Holpriger Start zu befürchten

Berlin wird bei der Staatsoper Unter den Linden wohl einen dritten Weg gehen müssen. Gesetzt ist der 3. Oktober in diesem Jahr, weil Daniel Barenboim es sich angewöhnt hat, seine erste Saisonpremiere stets am Tag der Deutschen Einheit zu dirigieren. Und alle Beteiligten würden dieses Symboldatum auch gerne einhalten.

Während allerdings die Senatsverwaltung für Stadtentwicklung und Wohnen mit Verweis auf laufende „Abstimmungsprozesse“ in Sachen Eröffnungstermin weiterhin mauert, getreu dem Motto: „Niemand hat die Absicht, eine Dauer zu berichten“, zeigt sich Daniel Bartsch, Pressesprecher von Kultursenator Klaus Lederer, auskunftsfreudiger: „Eröffnet wird am 3. Oktober, in welcher Form auch immer“.

Der Nachsatz verweist auf das Dilemma, in dem der Bauherr, das Land Berlin, steckt. Mit der Übergabe des besenrein sanierten Musentempels wird es nicht mehr so rechtzeitig klappen, dass die Künstler und Bühnenarbeiter wirklich genügend Zeit haben, ihr runderneuertes Stammhaus gut genug kennenzulernen, um sofort mit dem Repertoirebetrieb starten zu können. Jede bereits existierende Produktion, die aus dem Ausweichquartier im Charlottenburger Schillertheater zurück nach Mitte transferiert wird, muss schließlich an die Bühnenmaße der Lindenoper angepasst werden. Und für eine Neuinszenierung braucht es mindestens drei Wochen Probezeit vor Ort, ohne dass im Zuschauerraum noch die Bohr- und Schleifmaschinen im Einsatz sind.

Kreative Lösung beim Brandschutz

Es wird also wohl darauf hinauslaufen, dass am deutschen Nationalfeiertag Barenboim und seine Staatskapelle lediglich ein sinfonisches Programm zur Eröffnung präsentierten. Danach wird noch einmal zugesperrt. „Spät im Herbst“, so formuliert es Daniel Bartsch, könne dann der „Regelbetrieb“ losgehen. Und er fügt gleich noch hinzu: „Der Herbst dauert ja lang.“ In der Tat. Meteorologisch bis zum 30. November, kalendarisch sogar bis zum 20. Dezember.

Wobei es in der Kalkulation noch eine Unbekannte gibt.
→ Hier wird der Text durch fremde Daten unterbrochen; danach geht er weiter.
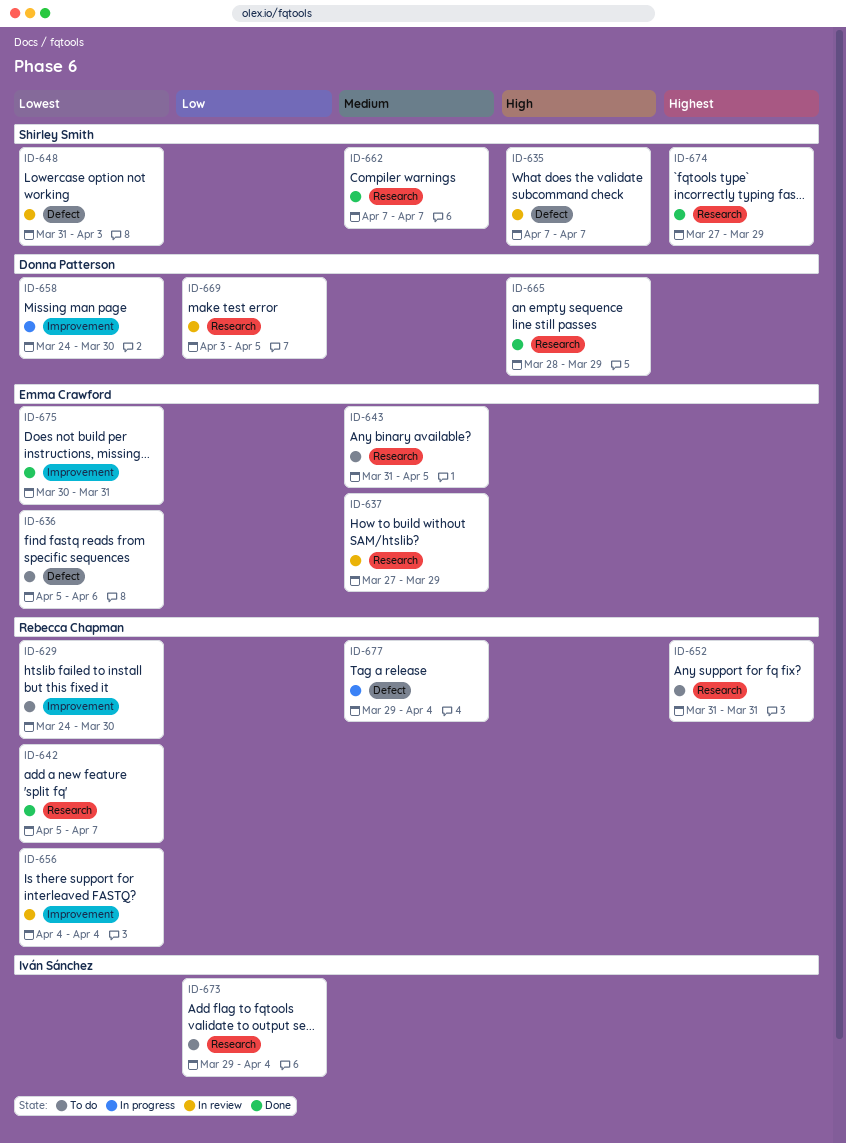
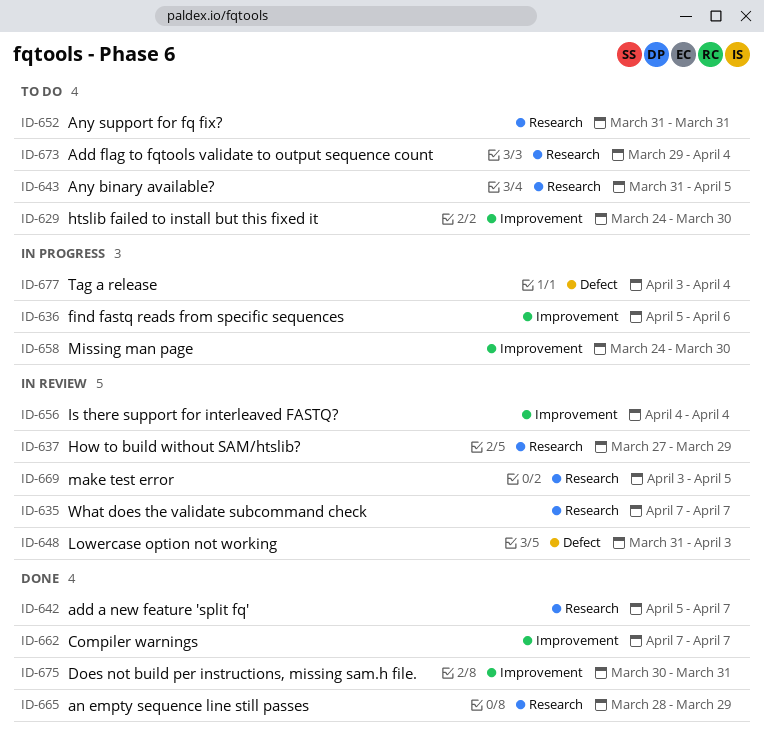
ID-635, label: Defect -> Research
ID-636, status: To do -> In progress
ID-636, label: Defect -> Improvement
ID-662, label: Research -> Improvement
ID-674: present -> none
ID-677, start: Mar 29 -> Apr 3

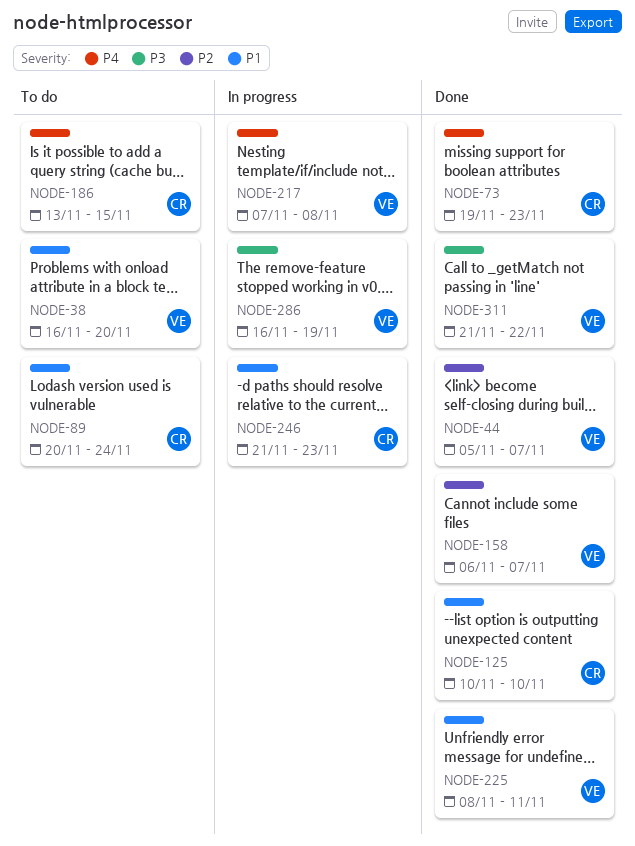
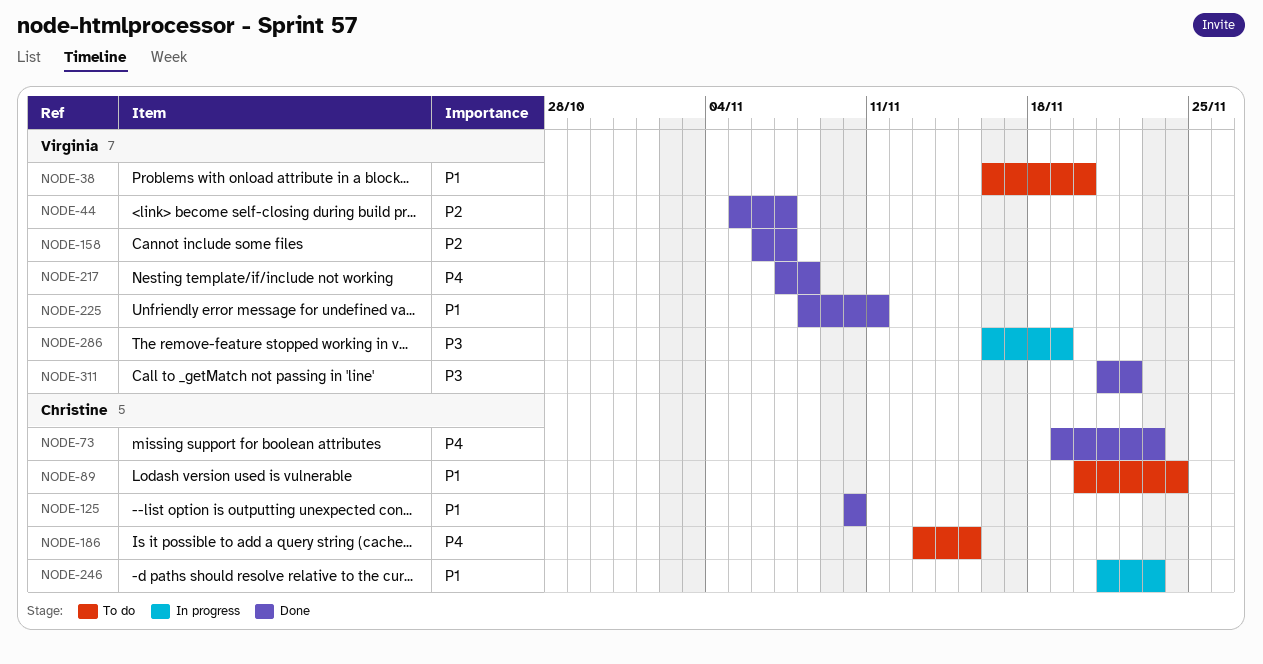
NODE-217, status: In progress -> Done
Die Beamten in den entsprechenden Genehmigungsbehörden müssen mitspielen, also bereit sein, ihre Ausführungsvorschriften kurzzeitig mal etwas lockerer auszulegen. Beispielsweise beim Reizwort Brandschutz. Da gibt es tatsächlich die Option, dass zum Eröffnungsevent echte Menschen die ausgeklügelte Warntechnik ersetzen, also Feuerwachen darauf achten, dass sich angesichts der heißlaufenden Begeisterung des Publikums über das wiedergewonnene Neorokoko-Interieur nichts am Gebäude entflammt.

Es wird also eine Ouvertüre in drei Akten. Der erste geht konzertant über die Bühne – wobei dem Maestro hoffentlich etwas Originelleres einfällt als die notorische Neunte von Beethoven. Es folgt eine tonlose Partie, die Stillarbeitsphase zur Hauserkundung, und schließlich, zum Happy-End ein szenisches Spektakel. Da würde sich beispielsweise ein Singspiel von Richard Wagners Sohn Siegfried aus dem Jahr 1917 anbieten, mit dem schönen Titel: „An allem ist Hütchen schuld“. Wer das sein soll? Tja, das hat nicht einmal der „Untersuchungsausschuss Staatsoper“ des Berliner Abgeordnetenhauses herausbekommen.